THE Six Nations will decide on Wednesday evening whether Sunday’s match between France and Scotland can go ahead as planned or should be postponed as a result of the growing number of Covid-positive cases within the French camp.
France announced on Monday that five more members of their squad, including captain Charles Ollivon, had tested positive, taking the number of players affected to ten. Head coach Fabien Galthie and three other members of the backroom staff have also tested positive.
A statement from the Championship’s Testing Oversight Group (TOG) said it had been told by a French official that all players who reported to the national training centre on Sunday had been tested on arrival and kept in isolation until their results were known.
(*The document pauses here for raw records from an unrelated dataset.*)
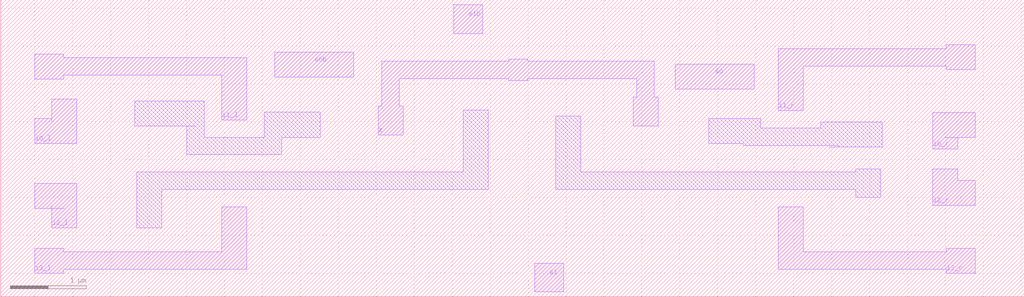
<source format=lef>
MACRO gf180mcu_mux
    CLASS BLOCK BLACKBOX ;
    FOREIGN gf180mcu_mux ;
    ORIGIN 0.45 0.31 ;
    SIZE 13.49 BY 3.92 ;
    PIN s0 
        PORT 
            LAYER Metal1 ;
                POLYGON 8.440 2.760 8.440 2.760 8.820 2.760 9.100 2.760 9.480 2.760 9.480 2.595 9.480 2.430 9.480 2.430 9.290 2.430 9.100 2.430 8.440 2.430 ;
        END 
    END s0 
    PIN z 
        PORT 
            LAYER Metal1 ;
                POLYGON 4.525 1.825 4.525 2.205 4.575 2.205 4.575 2.800 6.245 2.800 6.245 2.825 6.495 2.825 6.495 2.800 8.165 2.800 8.165 2.325 8.215 2.325 8.215 1.945 8.050 1.945 7.885 1.945 7.885 2.325 7.935 2.325 7.935 2.570 6.495 2.570 6.495 2.545 6.245 2.545 6.245 2.570 4.805 2.570 4.805 2.205 4.855 2.205 4.855 1.825 ;
        END 
    END z 
    PIN i0_r 
        PORT 
            LAYER Metal1 ;
                POLYGON 12.165 1.640 12.165 1.790 12.000 1.790 12.045 1.790 12.390 1.790 12.390 1.955 12.390 2.120 12.390 2.120 12.200 2.120 11.835 2.120 11.835 1.640 ;
        END 
    END i0_r 
    PIN i2_r 
        PORT 
            LAYER Metal1 ;
                POLYGON 11.835 1.380 11.835 0.895 12.000 0.895 12.045 0.895 12.390 0.895 12.390 1.060 12.390 1.225 12.390 1.225 12.200 1.225 12.165 1.225 12.165 1.380 ;
        END 
    END i2_r 
    PIN i1_l 
        PORT 
            LAYER Metal1 ;
                POLYGON 0 2.895 0.380 2.895 0.380 2.845 2.795 2.845 2.795 2.435 2.795 2.215 2.795 2.025 2.630 2.025 2.465 2.025 2.465 2.215 2.465 2.435 2.465 2.615 0.380 2.615 0.380 2.565 0 2.565 ;
        END 
    END i1_l 
    PIN s0b 
        PORT 
            LAYER Metal1 ;
                POLYGON 4.200 2.590 4.200 2.590 3.820 2.590 3.540 2.590 3.160 2.590 3.160 2.755 3.160 2.920 3.160 2.920 3.350 2.920 3.540 2.920 4.200 2.920 ;
        END 
    END s0b 
    PIN i3_l 
        PORT 
            LAYER Metal1 ;
                POLYGON 0 0.330 0.380 0.330 0.380 0.280 2.465 0.280 2.465 0.460 2.465 0.685 2.465 0.875 2.630 0.875 2.795 0.875 2.795 0.685 2.795 0.460 2.795 0.050 0.380 0.050 0.380 0 0 0 ;
        END 
    END i3_l 
    PIN i0_l 
        PORT 
            LAYER Metal1 ;
                POLYGON 0.555 2.300 0.555 2.000 0.555 1.710 0.390 1.710 0.380 1.710 0 1.710 0 1.875 0 2.040 0 2.040 0.190 2.040 0.225 2.040 0.225 2.000 0.225 2.300 ;
        END 
    END i0_l 
    PIN i2_l 
        PORT 
            LAYER Metal1 ;
                POLYGON 0.225 0.600 0.225 0.895 0.225 0.855 0.390 0.855 0.380 0.855 0 0.855 0 1.020 0 1.185 0 1.185 0.190 1.185 0.555 1.185 0.555 0.895 0.555 0.600 ;
        END 
    END i2_l 
    PIN i1_r 
        PORT 
            LAYER Metal1 ;
                POLYGON 12.390 3.015 12.010 3.015 12.010 2.965 9.795 2.965 9.795 2.555 9.795 2.335 9.795 2.145 9.960 2.145 10.125 2.145 10.125 2.335 10.125 2.555 10.125 2.735 12.010 2.735 12.010 2.685 12.390 2.685 ;
        END 
    END i1_r 
    PIN s1b 
        PORT 
            LAYER Metal1 ;
                RECT 5.520 3.165 5.900 3.545 ; 
        END 
    END s1b 
    PIN i3_r 
        PORT 
            LAYER Metal1 ;
                POLYGON 12.390 0.330 12.010 0.330 12.010 0.280 10.125 0.280 10.125 0.460 10.125 0.685 10.125 0.875 9.960 0.875 9.795 0.875 9.795 0.685 9.795 0.460 9.795 0.050 12.010 0.050 12.010 0 12.390 0 ;
        END 
    END i3_r 
    PIN s1 
        PORT 
            LAYER Metal1 ;
                RECT 6.590 -0.245 6.970 0.135 ; 
        END 
    END s1 
    OBS 
        LAYER Metal1 ;
            POLYGON 1.320 2.275 1.320 2.275 2.235 2.275 2.235 1.795 3.025 1.795 3.025 2.125 3.140 2.125 3.380 2.125 3.760 2.125 3.760 1.960 3.760 1.795 3.760 1.795 3.570 1.795 3.255 1.795 3.255 1.565 2.005 1.565 2.005 1.945 2.120 1.945 1.320 1.945 ;
            POLYGON 1.345 0.600 1.345 0.945 1.345 1.335 5.645 1.335 5.645 1.680 5.645 1.965 5.645 2.155 5.810 2.155 5.975 2.155 5.975 1.965 5.975 1.680 5.975 1.105 1.675 1.105 1.675 0.945 1.675 0.600 ;
            POLYGON 11.170 1.995 11.170 1.995 10.355 1.995 10.355 1.915 9.565 1.915 9.565 2.045 9.450 2.045 9.260 2.045 8.880 2.045 8.880 1.880 8.880 1.715 8.880 1.715 9.070 1.715 9.335 1.715 9.335 1.685 10.585 1.685 10.585 1.665 10.470 1.665 11.170 1.665 ;
            POLYGON 11.145 1.000 11.145 1.380 10.815 1.380 10.815 1.335 7.195 1.335 7.195 1.620 7.195 1.885 7.195 2.075 7.030 2.075 6.865 2.075 6.865 1.885 6.865 1.620 6.865 1.105 10.815 1.105 10.815 1.060 10.815 1.060 10.815 1.000 ;
    END 
END gf180mcu_mux 
END LIBRARY 

</source>
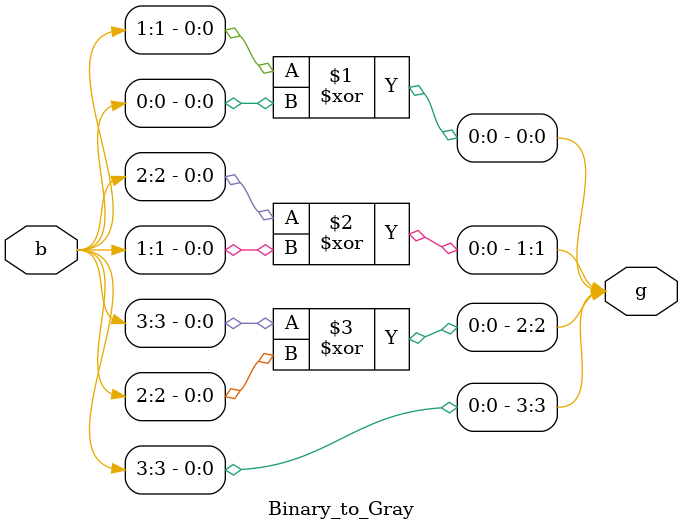
<source format=v>
module Binary_to_Gray(
    input [3:0] b,     // 4-bit binary input
    output [3:0] g     // 4-bit Gray code output
);

    xor A1(g[0],b[1],b[0]);  // XOR gate for bit 0
    xor A2(g[1],b[2],b[1]);  // XOR gate for bit 1
    xor A3(g[2],b[3],b[2]);  // XOR gate for bit 2
    buf A4(g[3],b[3]);       // Buffer for bit 3

endmodule

</source>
The five new positive cases - Ollivon, Cyril Baille, Brice Dulin, Peato Mauvaka and Romain Taofifenua - left the centre yesterday and will now isolate for 10 days. That is also the case with those who tested positive last week: Antoine Dupont, Mohamed Haouas, Gabin Villiere, Arthur Vincent and Julien Marchand.
“The rest of the squad, all of whom tested negative, are training with restricted movement and no close contact for the next 48 hours,” the TOG statement continued. “All players and staff will be tested every 24 hours.
“The TOG will reconvene on Wednesday 24 February in the evening to review the situation. A decision on whether the France v Scotland fixture can go ahead will be made at that stage. Ensuring the health and safety of all players and staff is our number one priority.
“Should the decision be that the fixture cannot go ahead, the match will be rescheduled for the earliest possible date. Six Nations would like to wish all affected players, coaches, and support team a speedy recovery.”
France have called up five new players to replace the latest positive cases: Thomas Ramos, who with 14 caps is by far the most experienced of the quintet; the twice-capped Baptiste Pesenti; and three uncapped players, Gaetan Barlot, Cyril Cazeaux and Thierry Paiva. The French squad plan to resume squad training on Wednesday. The Scotland squad, meanwhile, convened today and plan to continue to prepare as normal for a Sunday match at the Stade de France until told otherwise.
The deferral of the decision until Wednesday night reflects the desire of the Six Nations for the game to go ahead as scheduled, while the suggestion that any rescheduling should be at “the earliest possible date” indicates the urge to adhere as closely as practicable to the original schedule for the tournament. It is as yet unclear how many more positive cases would need to be recorded before the tournament organisers decided that a postponement was necessary on health-and-safety grounds, although obviously the greater number of positive cases, the more pressure would be on the organisers to postpone the game.
However, injuries and illness are factors which affect player availability before the vast majority of rugby matches, and there are no universally applicable rules that state a match can or must be postponed when the number of unavailable players goes above a certain level. Earlier this season, Glasgow’s Champions Cup game against Lyon was cancelled after 20 Warriors players had to self-isolate following Covid exposure, a number that meant it was deemed Danny Wilson’s side would be unable to field a team. (Lyon were awarded a 28-0 win, but only because no other date was available to play the game - a factor that does not apply in the case of France v Scotland). But the French national team clearly has far greater potential playing resources available to it than a club side.
If the match is postponed, the earliest possible date for a rescheduling would, in theory, be the following weekend, as no Six Nations games are due to be played then. But that would be fraught with difficulties, with both France and Scotland conceivably raising objections to it going ahead then.
From the French point of view, most if not all of their current Covid cases would not be deemed ready to play again so soon after isolating. In addition, both national squads could find it difficult to have players released to them by their clubs because of World Rugby’s Regulation Nine, which determines which weekends come into the international window. The weekend of 6-7 March is not one of them, meaning French and English clubs would be within their rights to hold on to players such as Finn Russell and Jonny Gray.
Broadcasting schedules and a crowded calendar may make it preferable for the match to take place as soon as possible, but as last year showed, it is perfectly feasible for Six Nations games to go ahead months after their original date. The game between Wales and Scotland was one fixture which went ahead in the autumn after being postponed in March as the pandemic began to take hold - although the postponement was only made after a prolonged insistence by interested parties that the game would go ahead as planned.